O SOCIALISMO UTÓPICO

 

0 crescimento da industrialização, em bases capitalistas, criou uma massa de trabalhadores pobre e explorada - o proletariado. Face ao aumento da riqueza entre os capitalistas e da miséria do proletariado, expandiram-se as idéias socialistas, como um instrumento de crítica social e de luta política, propondo o estabelecimento de uma nova sociedade que suprimisse as desigualdades entre os homens.

Os primeiros pensadores socialistas eram na sua maioria franceses e desenvolveram suas idéias no período entre a Revolução Francesa de 1789 e as Revoluções de 1848. Entre eles, podemos destacar: Saint Simon (1760/1825), Charles Fourier (1772/1834), Robert Owen (1771/1858) Pierre-Joseph Proudhon (1809/1865) e Louis Blanc (1811/1882).

Esses filósofos acreditavam que poderiam transformar a sociedade capitalista, eliminando o individualismo, a competição, a propriedade individual e os lucros excessivos, responsáveis pelas desigualdades e miséria dos trabalhadores, através da compreensão e da boa vontade da burguesia. Consideravam que, do ponto de vista da razão (base do pensamento filosófico da burguesia), nada poderia existir de mais racional e justo do que uma sociedade fraterna, igualitária e livre da pobreza. Portanto, a burguesia seria capaz, por si só e em nome da razão, de criar o bem estar geral.

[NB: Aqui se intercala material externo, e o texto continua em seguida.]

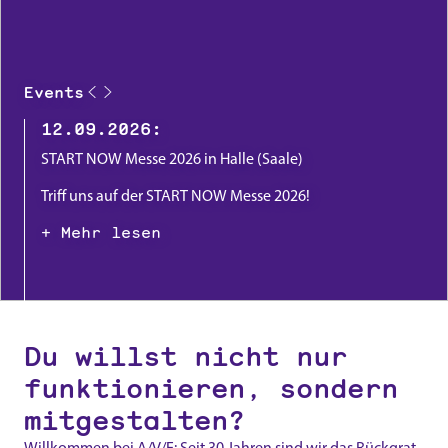
Events
9.2026
:
:
23.12.2024
OW Messe 2026 in Halle (Saale)
KI
Effizienz
ns auf der START NOW Messe 2026!
A/V/E auf der E-worl
+ Mehr lesen
r lesen
Du willst nicht nur
funktionieren, sondern
mitgestalten?
Willkommen bei A/V/E: Seit 30 Jahren sind wir das Rückgrat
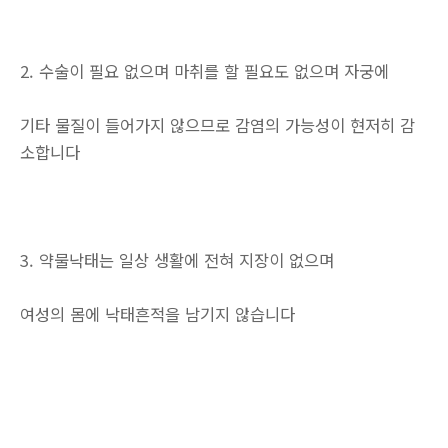
2. 수술이 필요 없으며 마취를 할 필요도 없으며 자궁에
기타 물질이 들어가지 않으므로 감염의 가능성이 현저히 감
소합니다
3. 약물낙태는 일상 생활에 전혀 지장이 없으며
여성의 몸에 낙태흔적을 남기지 않습니다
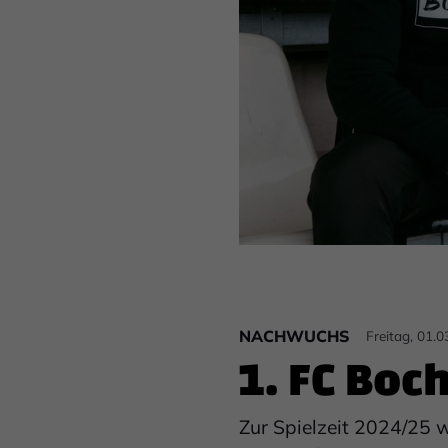
NACHWUCHS
Freitag, 01.
1. FC Bo
Zur Spielzeit 2024/25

Para concretizar suas idéias, os primeiros socialistas propuseram e tentaram a fundação de comunidades-modelo (Fourier) e a criação de fábricas-cooperativas pelo Estado (Louis :Blanc) ou por associação dos produtores (Owen), nas quais os meios de produção seriam coletivos. Apesar do fracasso dessas iniciativas esses pensadores fizeram importantes críticas ao mundo e à ideologia burguesa. A ação de Robert Owen, por exemplo, devem ser creditadas modificações significativas na vida da classe operária da Inglaterra, como a regulamentação do trabalho de mulheres e de crianças.

Por pretenderem reformar a sociedade através da boa vontade e dos bons exemplos da burguesia os primeiros socialistas foram classificados pelos pensadores alemães Karl Marx e Friedrich Engels de "utópicos". Do ponto de vista de Marx e de Engels, baseados na análise científica do sistema capitalista e no estudo das leis de desenvolvimento das sociedades, somente os trabalhadores, através de sua organização e de uma ação revolucionária para tomar o poder, seriam capazes de transformar a sociedade capitalista, eliminando as desigualdades e a miséria. Por isso, o Socialismo de Marx e de Engels deixava de ser "utópico" para se tornar "científico". Suas idéias foram inicialmente expostas no texto do "Manifesto Comunista", lançado em 1848 na França, no "0 Capital", publicado em 1867 e em numerosos outros escritos.